Once the line with "left eye: (236, 90)" is found in the data, output it and each following line exactly, up to and including the line with "left back paw: (196, 399)", and nothing before or after.

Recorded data
* * * * *

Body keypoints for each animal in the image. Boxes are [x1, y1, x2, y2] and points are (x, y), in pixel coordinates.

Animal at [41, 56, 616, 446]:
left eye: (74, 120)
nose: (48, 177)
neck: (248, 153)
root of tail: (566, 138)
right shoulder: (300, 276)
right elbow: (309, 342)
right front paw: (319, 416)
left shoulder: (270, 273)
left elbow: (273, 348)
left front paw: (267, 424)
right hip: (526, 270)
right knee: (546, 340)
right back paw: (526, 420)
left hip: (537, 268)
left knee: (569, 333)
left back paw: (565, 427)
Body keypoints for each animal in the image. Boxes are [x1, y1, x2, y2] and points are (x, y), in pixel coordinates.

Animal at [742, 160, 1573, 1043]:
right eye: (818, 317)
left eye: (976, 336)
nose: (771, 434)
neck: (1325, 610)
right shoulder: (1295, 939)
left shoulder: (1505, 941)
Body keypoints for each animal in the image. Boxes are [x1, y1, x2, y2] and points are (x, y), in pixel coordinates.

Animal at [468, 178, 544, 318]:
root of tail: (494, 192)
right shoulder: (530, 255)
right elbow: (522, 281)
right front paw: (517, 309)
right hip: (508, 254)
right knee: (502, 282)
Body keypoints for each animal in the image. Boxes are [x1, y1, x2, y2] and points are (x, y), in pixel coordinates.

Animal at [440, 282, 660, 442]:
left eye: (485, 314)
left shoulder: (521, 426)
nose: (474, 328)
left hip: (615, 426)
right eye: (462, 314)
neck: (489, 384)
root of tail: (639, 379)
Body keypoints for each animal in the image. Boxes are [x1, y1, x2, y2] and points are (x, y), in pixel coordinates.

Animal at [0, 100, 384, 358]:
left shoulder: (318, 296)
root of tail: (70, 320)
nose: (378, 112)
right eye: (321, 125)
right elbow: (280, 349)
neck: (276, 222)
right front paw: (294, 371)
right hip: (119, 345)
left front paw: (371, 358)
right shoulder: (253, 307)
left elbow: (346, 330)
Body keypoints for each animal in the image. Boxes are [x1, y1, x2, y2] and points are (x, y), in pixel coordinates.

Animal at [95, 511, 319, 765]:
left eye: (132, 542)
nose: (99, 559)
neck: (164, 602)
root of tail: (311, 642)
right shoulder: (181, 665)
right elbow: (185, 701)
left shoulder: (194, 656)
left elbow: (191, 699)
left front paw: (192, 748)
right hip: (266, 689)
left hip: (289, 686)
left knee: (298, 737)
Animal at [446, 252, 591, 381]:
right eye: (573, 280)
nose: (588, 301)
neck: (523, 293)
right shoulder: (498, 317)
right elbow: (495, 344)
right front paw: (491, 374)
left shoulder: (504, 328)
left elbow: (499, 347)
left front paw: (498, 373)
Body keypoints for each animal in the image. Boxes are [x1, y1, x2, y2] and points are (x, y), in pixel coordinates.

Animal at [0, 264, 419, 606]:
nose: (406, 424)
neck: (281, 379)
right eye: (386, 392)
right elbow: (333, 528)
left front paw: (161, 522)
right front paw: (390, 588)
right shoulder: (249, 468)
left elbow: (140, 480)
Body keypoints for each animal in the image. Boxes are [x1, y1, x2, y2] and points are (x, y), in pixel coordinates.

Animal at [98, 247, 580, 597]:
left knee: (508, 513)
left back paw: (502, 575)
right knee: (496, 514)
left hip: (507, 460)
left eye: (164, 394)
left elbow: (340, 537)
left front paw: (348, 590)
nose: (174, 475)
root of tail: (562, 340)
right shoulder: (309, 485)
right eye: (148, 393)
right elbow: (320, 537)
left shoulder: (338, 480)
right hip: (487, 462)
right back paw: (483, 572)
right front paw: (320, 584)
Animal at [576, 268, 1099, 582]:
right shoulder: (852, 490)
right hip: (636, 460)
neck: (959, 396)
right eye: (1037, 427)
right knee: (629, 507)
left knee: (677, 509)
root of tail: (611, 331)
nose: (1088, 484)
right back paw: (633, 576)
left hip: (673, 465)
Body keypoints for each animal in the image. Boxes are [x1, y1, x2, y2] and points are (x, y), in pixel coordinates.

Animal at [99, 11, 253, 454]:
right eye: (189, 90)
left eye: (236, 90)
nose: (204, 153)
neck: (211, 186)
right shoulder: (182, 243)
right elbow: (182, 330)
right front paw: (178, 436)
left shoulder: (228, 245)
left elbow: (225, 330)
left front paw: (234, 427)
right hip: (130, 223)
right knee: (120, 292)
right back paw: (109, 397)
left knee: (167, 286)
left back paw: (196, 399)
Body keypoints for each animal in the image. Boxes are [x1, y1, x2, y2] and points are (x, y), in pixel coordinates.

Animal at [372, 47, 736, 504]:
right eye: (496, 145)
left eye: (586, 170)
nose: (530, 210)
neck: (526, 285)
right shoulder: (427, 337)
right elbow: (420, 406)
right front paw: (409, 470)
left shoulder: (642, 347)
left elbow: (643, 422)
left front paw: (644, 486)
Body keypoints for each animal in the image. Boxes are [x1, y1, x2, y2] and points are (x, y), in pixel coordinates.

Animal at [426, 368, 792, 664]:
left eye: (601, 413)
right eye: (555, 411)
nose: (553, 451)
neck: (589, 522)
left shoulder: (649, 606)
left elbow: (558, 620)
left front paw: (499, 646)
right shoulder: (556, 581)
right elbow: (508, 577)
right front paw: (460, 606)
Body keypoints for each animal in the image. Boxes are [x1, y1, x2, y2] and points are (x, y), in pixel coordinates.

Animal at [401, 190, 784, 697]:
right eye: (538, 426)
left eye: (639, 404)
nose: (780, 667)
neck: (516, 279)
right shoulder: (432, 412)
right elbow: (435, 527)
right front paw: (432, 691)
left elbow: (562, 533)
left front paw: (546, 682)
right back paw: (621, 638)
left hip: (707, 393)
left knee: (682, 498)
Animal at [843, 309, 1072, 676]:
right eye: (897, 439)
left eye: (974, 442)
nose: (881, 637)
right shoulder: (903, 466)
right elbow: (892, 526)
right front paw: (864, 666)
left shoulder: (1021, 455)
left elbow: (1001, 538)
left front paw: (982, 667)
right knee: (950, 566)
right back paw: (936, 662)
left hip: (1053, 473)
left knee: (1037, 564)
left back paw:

* * * * *

*Problem solution*:
left eye: (236, 90)
nose: (204, 153)
neck: (211, 186)
right shoulder: (182, 243)
right elbow: (182, 330)
right front paw: (178, 436)
left shoulder: (228, 245)
left elbow: (225, 330)
left front paw: (234, 427)
right hip: (130, 223)
right knee: (120, 292)
right back paw: (109, 397)
left knee: (167, 286)
left back paw: (196, 399)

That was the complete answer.